_JOB ITEM_
Reproduce the lines from the one containing "đáy 7 tháng, lực" through the one containing "x, hai cổ phiếu", including both of those lines, without altering anything.

Saved entries
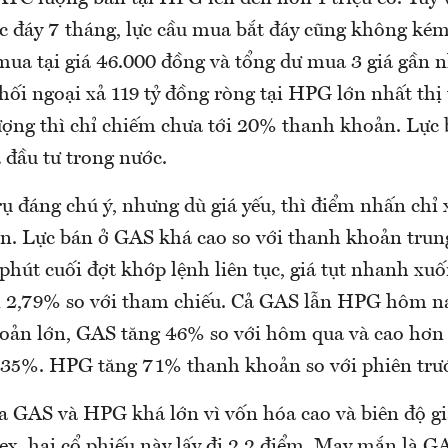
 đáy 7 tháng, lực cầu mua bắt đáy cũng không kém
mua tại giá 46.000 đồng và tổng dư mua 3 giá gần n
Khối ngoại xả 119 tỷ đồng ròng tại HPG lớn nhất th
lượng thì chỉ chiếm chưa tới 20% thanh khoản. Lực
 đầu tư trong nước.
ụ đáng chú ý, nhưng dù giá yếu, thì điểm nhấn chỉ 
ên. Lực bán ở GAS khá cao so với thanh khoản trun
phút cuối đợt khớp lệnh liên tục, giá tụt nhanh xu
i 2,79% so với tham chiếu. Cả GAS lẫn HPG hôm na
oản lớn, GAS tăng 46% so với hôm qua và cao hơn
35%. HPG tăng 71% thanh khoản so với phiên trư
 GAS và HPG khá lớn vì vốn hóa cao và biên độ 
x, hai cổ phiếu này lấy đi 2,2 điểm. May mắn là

==

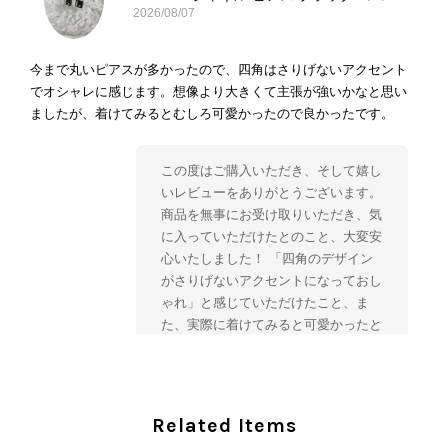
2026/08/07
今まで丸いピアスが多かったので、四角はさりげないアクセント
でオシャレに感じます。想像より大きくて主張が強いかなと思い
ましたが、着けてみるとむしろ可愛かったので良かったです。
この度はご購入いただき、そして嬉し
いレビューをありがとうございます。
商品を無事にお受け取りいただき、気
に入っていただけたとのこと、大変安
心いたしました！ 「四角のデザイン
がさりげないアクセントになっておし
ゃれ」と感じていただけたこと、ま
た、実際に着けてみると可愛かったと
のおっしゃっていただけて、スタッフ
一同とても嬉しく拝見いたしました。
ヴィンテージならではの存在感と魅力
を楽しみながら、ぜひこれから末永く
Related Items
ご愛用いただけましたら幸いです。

_EXERCISE RESULT_
 đáy 7 tháng, lực cầu mua bắt đáy cũng không kém
mua tại giá 46.000 đồng và tổng dư mua 3 giá gần n
Khối ngoại xả 119 tỷ đồng ròng tại HPG lớn nhất th
lượng thì chỉ chiếm chưa tới 20% thanh khoản. Lực
 đầu tư trong nước.
ụ đáng chú ý, nhưng dù giá yếu, thì điểm nhấn chỉ 
ên. Lực bán ở GAS khá cao so với thanh khoản trun
phút cuối đợt khớp lệnh liên tục, giá tụt nhanh xu
i 2,79% so với tham chiếu. Cả GAS lẫn HPG hôm na
oản lớn, GAS tăng 46% so với hôm qua và cao hơn
35%. HPG tăng 71% thanh khoản so với phiên trư
 GAS và HPG khá lớn vì vốn hóa cao và biên độ 
x, hai cổ phiếu này lấy đi 2,2 điểm. May mắn là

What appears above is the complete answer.